Von Geoffrey Smith
Investing.com -- Der britische Zentralbankgouverneur Andrew Bailey hat am Mittwoch die künftige Premierministerin Liz Truss vor einer Beendigung der Unabhängigkeit der Zentralbank gewarnt. Die gegenwärtig hohe Teuerung sei kein Beleg dafür, dass die Bank in ihrer Funktionsweise versagt habe, sagte er.
Truss, die Anfang der Woche als britische Premierministerin bestätigt wurde, nachdem sie die Wahl zur Vorsitzenden der Konservativen Partei gewonnen hatte, hatte während ihres Wahlkampfes vorgeschlagen, die britische Zentralbank stärker unter die Kontrolle der Regierung zu stellen. Ihr zufolge hatte die enorme Geldschöpfung der BoE in den letzten Jahren dazu geführt, dass die Inflation aus dem Ruder gelaufen ist.
In Kürze will sie eine Überprüfung der Zuständigkeiten der Zentralbank in Angriff nehmen. Dies birgt nach Ansicht von Ökonomen die Gefahr, dass die Festlegung der Leitzinsen politisiert wird, wie es in den 50 Jahren nach dem Zweiten Weltkrieg der Fall war.
Bailey sagte, er werde sich einer Überprüfung des Mandats nicht in den Weg stellen und wies darauf hin, dass solche Überprüfungen auf der ganzen Welt üblich seien. In seiner Aussage vor dem Treasury Select Committee wies er die Kritik von Truss jedoch entschieden zurück und erklärte, dass externe Faktoren - insbesondere die Rolle der Energiepreise - dafür verantwortlich seien.
"Ich glaube nicht, dass man die Geldmenge als direkten Indikator für die Inflation heranziehen kann", sagte Bailey und erklärte, dass die Beziehung zwischen den beiden Größen in den letzten Jahren zu häufig nicht gegeben war, als dass man sie als zuverlässig ansehen könnte.

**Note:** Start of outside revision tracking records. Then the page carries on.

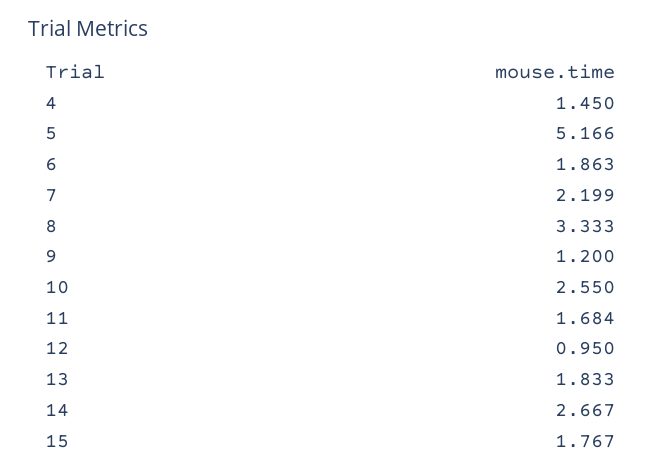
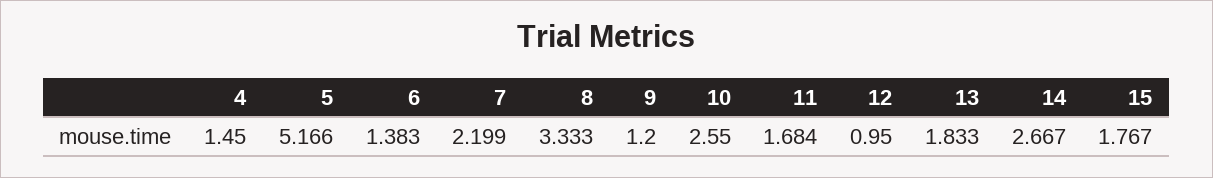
  {
    "4": 1.45,
    "5": 5.166,
-   "6": 1.863,
+   "6": 1.383,
    "7": 2.199,
    "8": 3.333,
    "9": 1.2,
    "10": 2.55,
    "11": 1.684,
    "12": 0.95,
    "13": 1.833,
    "14": 2.667,
    "15": 1.767
  }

"Es ist der mit Abstand größte Schock", so Bailey, den die Bank in den 25 Jahren seit der Wiederherstellung der Unabhängigkeit der Zentralbank über die Geldpolitik unter der Regierung von Tony Blair erlebt hat. "Aber das bedeutet nicht, dass das System gescheitert ist. Vielmehr muss die Bank jetzt ihre Hausaufgaben machen, um mit diesem Schock fertig zu werden."
Mit 10,1 % ist die Jahresteuerung im Vereinigten Königreich so hoch wie seit über 40 Jahren nicht mehr und liegt mehr als fünfmal so hoch wie die Zielvorgabe der Bank von 2 %. Für die kommenden Monate prognostiziert die BoE einen Anstieg der Inflation auf über 13 %. Grund hierfür sind die verzögerten Auswirkungen der Turbulenzen auf den Energiemärkten, die sich allmählich auf die Gesamtwirtschaft auswirken.

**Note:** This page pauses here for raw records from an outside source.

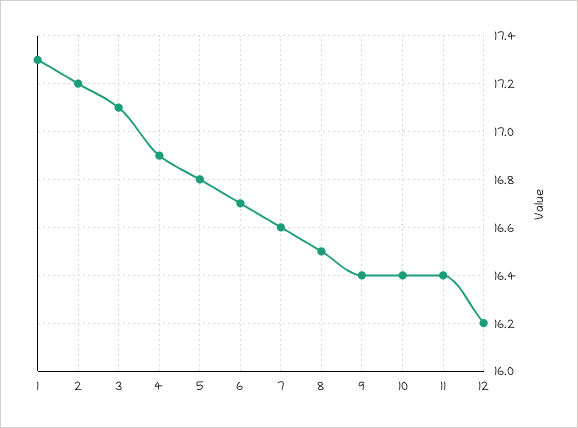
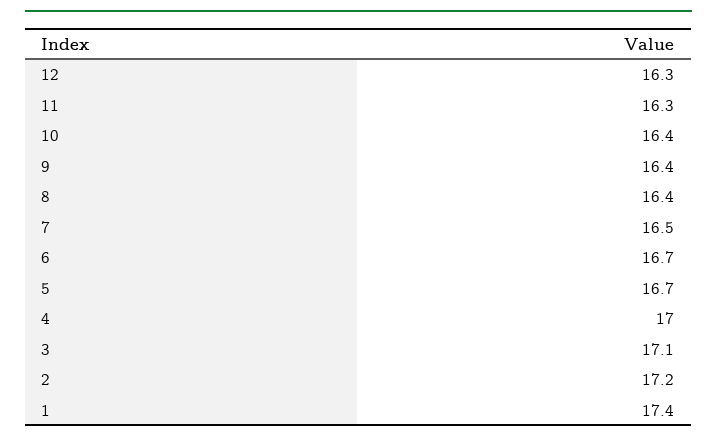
  {
-   "1": 17.3,
+   "1": 17.4,
    "2": 17.2,
    "3": 17.1,
-   "4": 16.9,
+   "4": 17,
-   "5": 16.8,
+   "5": 16.7,
    "6": 16.7,
-   "7": 16.6,
+   "7": 16.5,
-   "8": 16.5,
+   "8": 16.4,
    "9": 16.4,
    "10": 16.4,
-   "11": 16.4,
+   "11": 16.3,
-   "12": 16.2
+   "12": 16.3
  }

Zu dieser Entwicklung trug unter anderem die Schwäche des Pfund Sterling bei, das sich auf dem niedrigsten Stand der letzten fünf Jahrzehnte befindet. Der Wechselkurs verlor am Mittwoch erneut an Wert und notierte zuletzt bei etwa 1,1480 Dollar.
Bailey argumentierte, dass ein Großteil der Talfahrt des Pfund Sterling "eine Dollar-Story" sei. Immerhin habe die US-Notenbank die Zinssätze viel stärker anheben können, ohne dabei den gleichen Druck durch die Energiepreise zu verspüren, der dem Vereinigten Königreich und der Eurozone schade.

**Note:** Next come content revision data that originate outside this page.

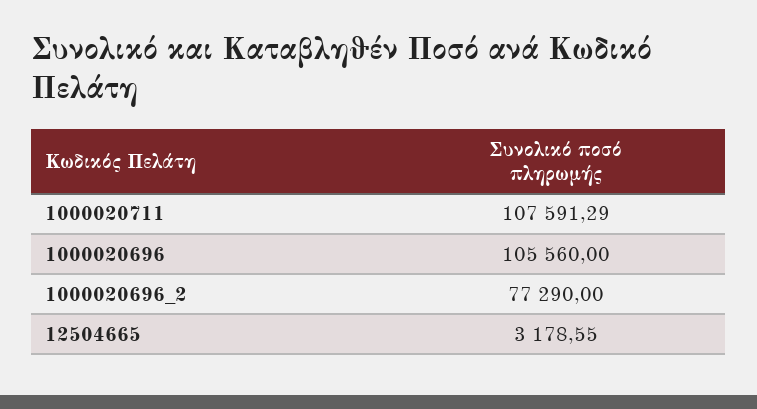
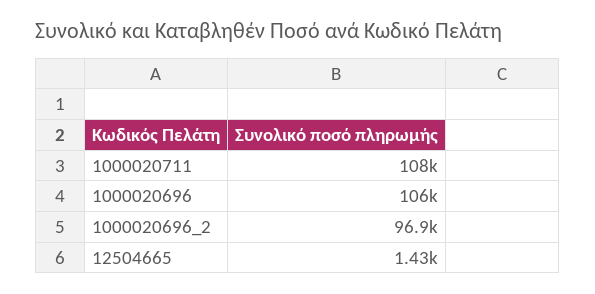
  {
    "1000020711": 107591.29,
    "1000020696": 105560,
-   "1000020696_2": 77290,
+   "1000020696_2": 96900,
-   "12504665": 3178.55
+   "12504665": 1430
  }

"Die USA arbeiten nicht mit den gleichen Trade-offs bei Inflation und Aktivität", sagte Bailey.
Er räumte jedoch auch ein, dass Großbritannien mit anderen, längerfristigen Problemen konfrontiert sei und verwies vor allem auf das geringe Produktivitätswachstum über einen Zeitraum von "mindestens 15 Jahren".